The equivalent would be having a great many qualified marketers work collaboratively. I'm sure you have some, but no so many that "many eyes" applies.
Many eyes with no concept of marketing principles would work on a marketing problem about as well as a roomful of monkeys do at typing out Shakespeare.
Posted May 11, 2013 11:34 UTC (Sat) by rcweir (guest, #48888)
Of course the people filling out the survey are not the competent designers. They represent the target market for the logo, the end users. The people looking at the feedback from the survey are the competent designers. They appreciate the feedback and the comments they received from users in our target market. It is one source of information that feeds into the process, but not the only one.
Of course your analogy is flawed since we're not asking your "monkeys" or (whatever you want to compare open source users to today) to design a logo, or write play. We're only looking for feedback from the very group of people to whom the logo is targeted. Think of it as feedback and part of iterative design. Those familiar with User Centered Design would understand this best. But the concept is not difficult.
Posted May 12, 2013 18:00 UTC (Sun) by shmget (subscriber, #58347)
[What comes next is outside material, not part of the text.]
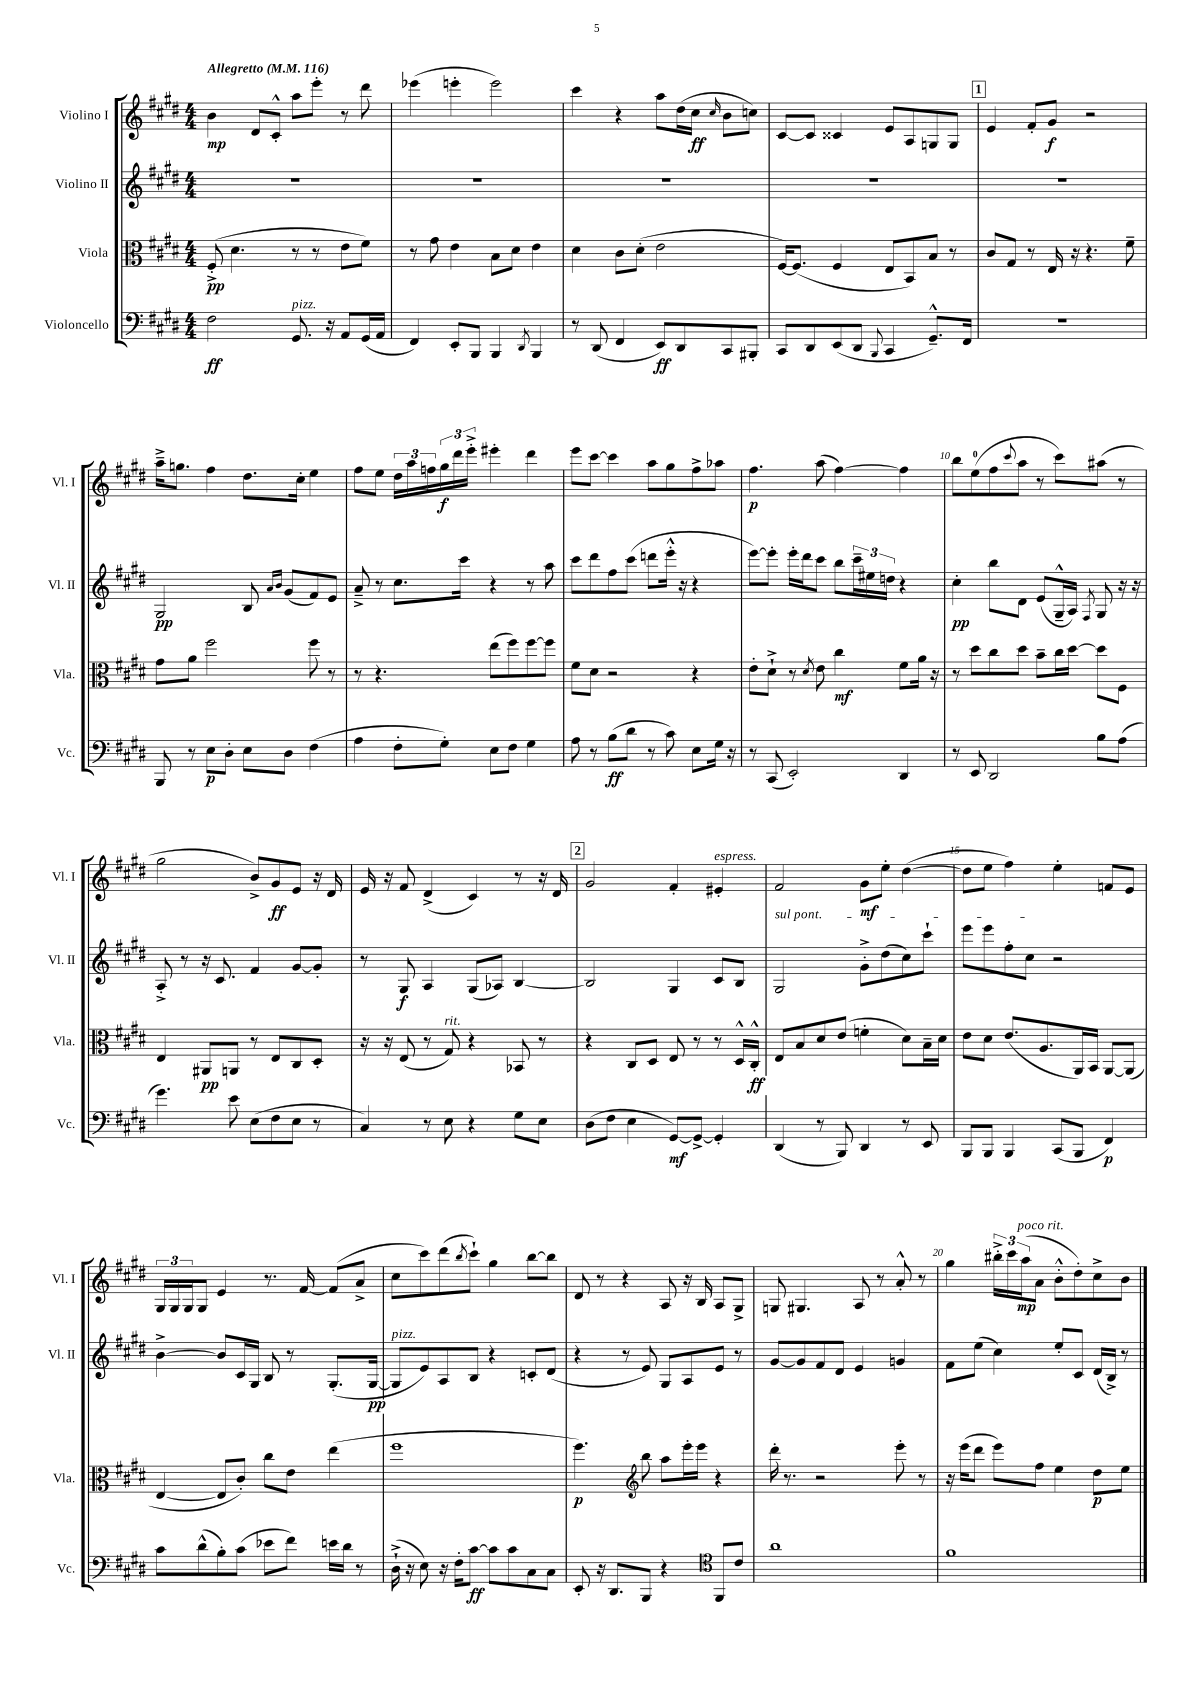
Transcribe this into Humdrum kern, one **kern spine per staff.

Btw: to quote yourself, schooling a aoo volunteer:
"But it does mean that we need to be careful
that what we say is accurate and described correctly. It is like how
we're careful to talk about "50 million downloads" and not "50 million
users'. Other projects don't take that care and conflate downloads
and users. I seek a higher standard."
so... Do as I say not as I do ?
Posted May 12, 2013 18:35 UTC (Sun) by rcweir (guest, #48888)
Posted May 12, 2013 18:46 UTC (Sun) by shmget (subscriber, #58347)
oh really? so your users never upgrade, ever ?
none of you users downloaded 3.3 then 3.4 then 3.4.1 ? interesting...
" This is a subtle distinction, so I'm not surprised you are confused about this. "
So subtle that it is in fact complete bull.
Posted May 12, 2013 18:55 UTC (Sun) by rcweir (guest, #48888)
You're better than this, Norbert. If you have a point to make, why don't you try making it, rather than just trying to score cheap points? A word of advice: When you treat your opponent as if he has no intelligence and just go for cheap rhetorical points you also insult the reader. Try to rebut your opponent's strongest arguments, not attack their typographical errors. Otherwise you look petty, and the reader will think that you have no arguments, or ideas, of your own.
Posted May 12, 2013 19:25 UTC (Sun) by shmget (subscriber, #58347)
You did not argue the context, you argued that I was too dumb to grasp the subtlety of the English language.
"You're better than this, Norbert."
I appreciate the condescending compliment, Robert, but it is not like we've met or anything...
"When you treat your opponent as if he has no intelligence and just go for cheap rhetorical points you also insult the reader. "
Hear, Hear.... if only you would heed your own advice...
But rest assured, I do not, by any means, think you lack intelligence; I am merely offended by the amount of bull you think you can get away with.